For details, see, e.g., Burr Settles seminal work on Active Learning. Note that EER is only applicable in Pool-based Active Learning, because we need access to all yet unlabeled data \(\mathcal U\).
Density Weighting
A big advantage of EER over Uncertainty Sampling and QBC is that EER takes all available data into account, while Uncertainty Sampling and QBC only look at individual samples. This myopic view of the data may lead to bad queries. For example, in the figure below, Uncertainty Sampling would query the label of the sample that is closest to the decision boundary, but clearly an outlier with respect to the rest of the data.
Density weighting mitigates this problem by weighting the utility \(u(\mathbf x)\) with an estimate of the density at \(\mathbf x\) to make sure that we do not sample queries in sparsely populated regions of the feature space, \(\displaystyle u'(\mathbf x) = u(\mathbf x) \hat p(\mathbf x)^\beta\). Here, \(u'(\mathbf x)\) is the modified sample utility, \(\hat p(\mathbf x)\) is the density estimate and \(\beta\) is a meta-parameter to control the strength of the density weighting. The density estimate can be based on a parametric model of the data or derived from a parameter-free method like kernel density estimation. In fact, it does not even have to be a true density, i.e., it does not need to integrate to 1 over the whole feature space, like the approach presented in Burr Settles survey.
Conclusion
If you have read this far: congratulations! You should now have an understanding of the fundamental ideas behind Active Learning and an overview of the basic techniques. Of course, we have barely scratched the surface; a blog post can only go so deep. For a more in-depth discussion, see Burr Settles Active Learning Literature Survey, which was the basis for this post, or his book on the topic. I also recommend Jens Röder’s dissertation Active Learning: New Approaches, and Industrial Applications, which presents an interesting approach based on distributional estimates of the posterior and contains even more references.
If you want to try out Active Learning in your projects, you should (like always) start small. Try out Uncertainty Sampling first, QBC second and bring out the big guns only if neither works for you. In this case it might also be worth to take a step back and think more deeply about the problem. Are there any other hints to help quantify the utility of a sample? Can you derive partial labels from metadata?

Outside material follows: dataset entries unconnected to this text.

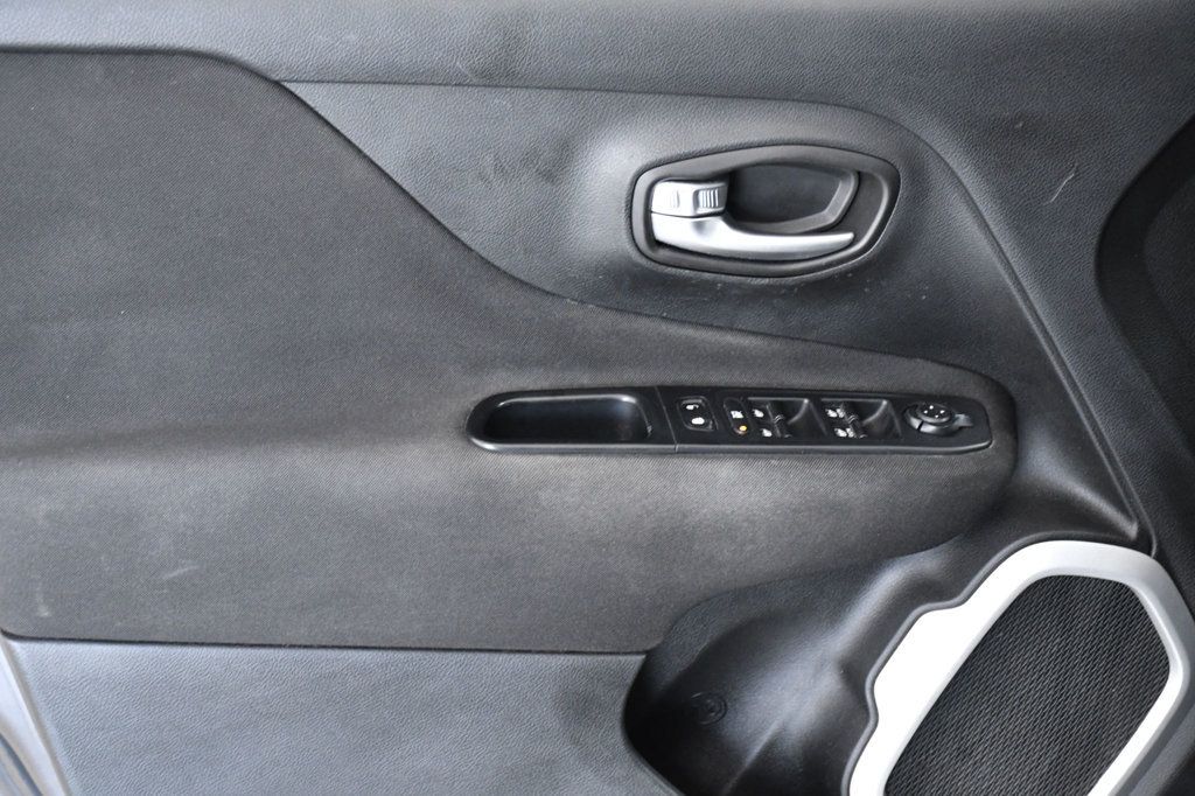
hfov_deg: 30.1
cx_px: 598
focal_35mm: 67
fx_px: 2223
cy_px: 398
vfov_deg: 20.3
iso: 2500
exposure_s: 1/100
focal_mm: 45
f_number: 5
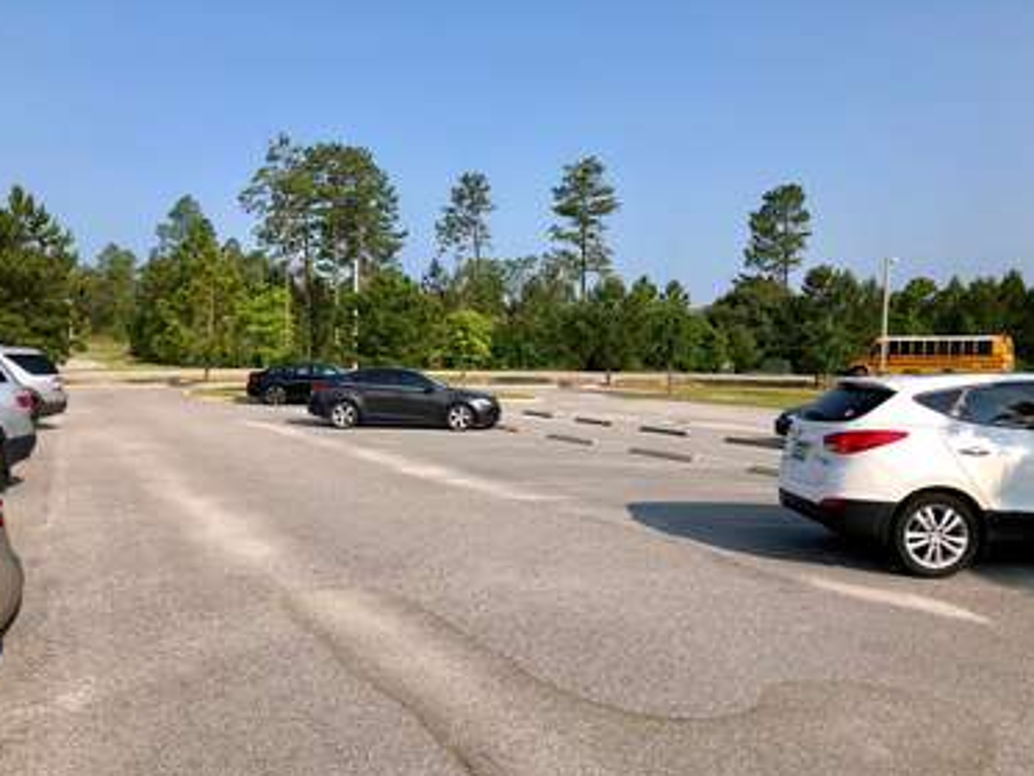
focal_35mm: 30
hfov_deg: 59.9
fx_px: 896
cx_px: 513
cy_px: 407
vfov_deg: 46.8
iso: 20
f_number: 1.8
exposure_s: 1/1715
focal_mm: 4
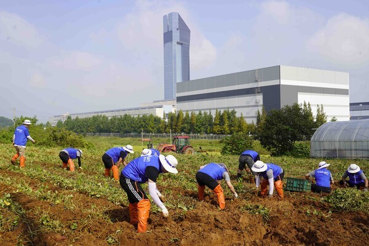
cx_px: 184
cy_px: 123
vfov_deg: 35.9
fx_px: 379
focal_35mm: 37
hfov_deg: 51.9
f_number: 10
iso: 100
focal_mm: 37
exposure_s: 1/160
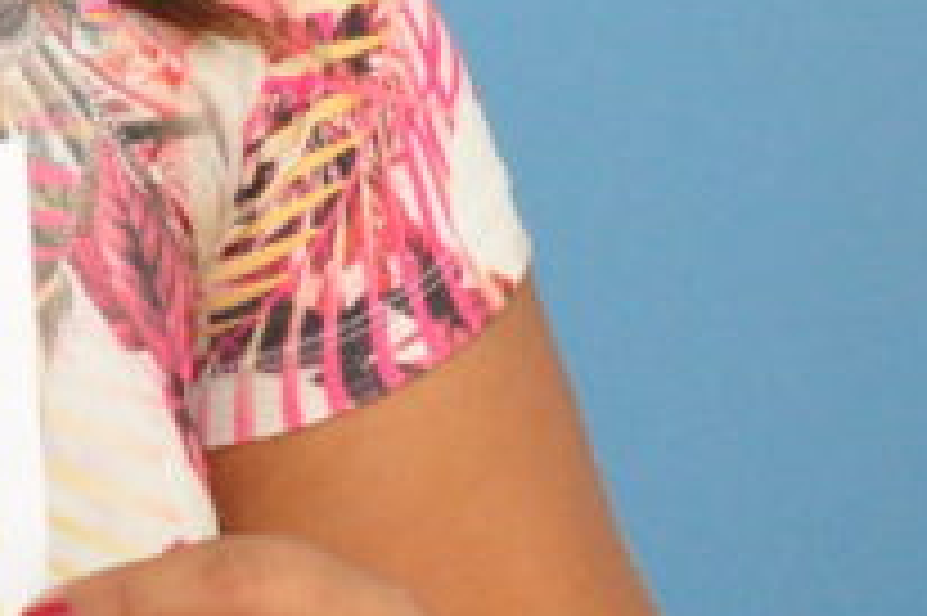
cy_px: -76
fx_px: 11141
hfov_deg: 4.7
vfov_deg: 3.2
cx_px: -918
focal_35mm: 433
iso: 2000
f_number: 7.1
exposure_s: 1/125
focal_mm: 58
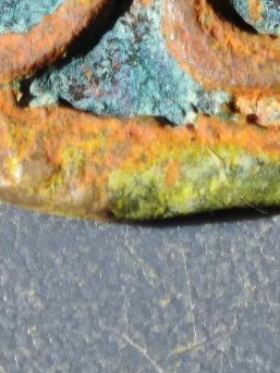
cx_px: 155
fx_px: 6238
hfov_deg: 2.6
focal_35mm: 578
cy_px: -349
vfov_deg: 3.4
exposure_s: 1/100
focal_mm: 9
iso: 200
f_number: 2
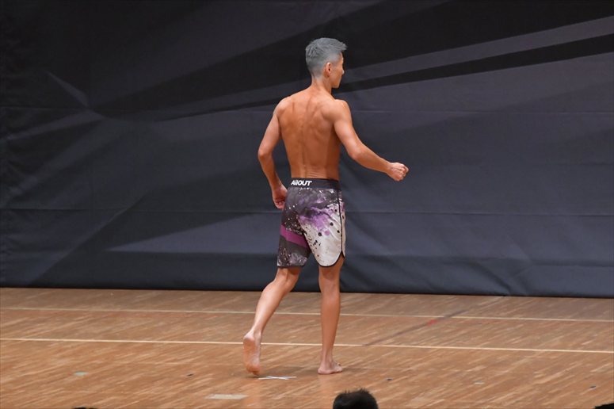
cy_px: 204
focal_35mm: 285
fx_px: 4859
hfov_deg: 7.2
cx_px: 307
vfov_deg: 4.8
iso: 6400
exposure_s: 1/400
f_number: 5.6
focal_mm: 190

I also encourage you to take a shot at implementing these methods yourself. Uncertainty Sampling and QBC are not all that hard to implement yourself and even EMC is doable in a few lines of code. Have a look at the notebook that accompanies this blog post for inspiration. If you want to put Active Learning into production, however, it might be worth to check out the excellent ModAL Python package. ModAL features all of the strategies in this blog post (and more) and provides excellent documentation on top.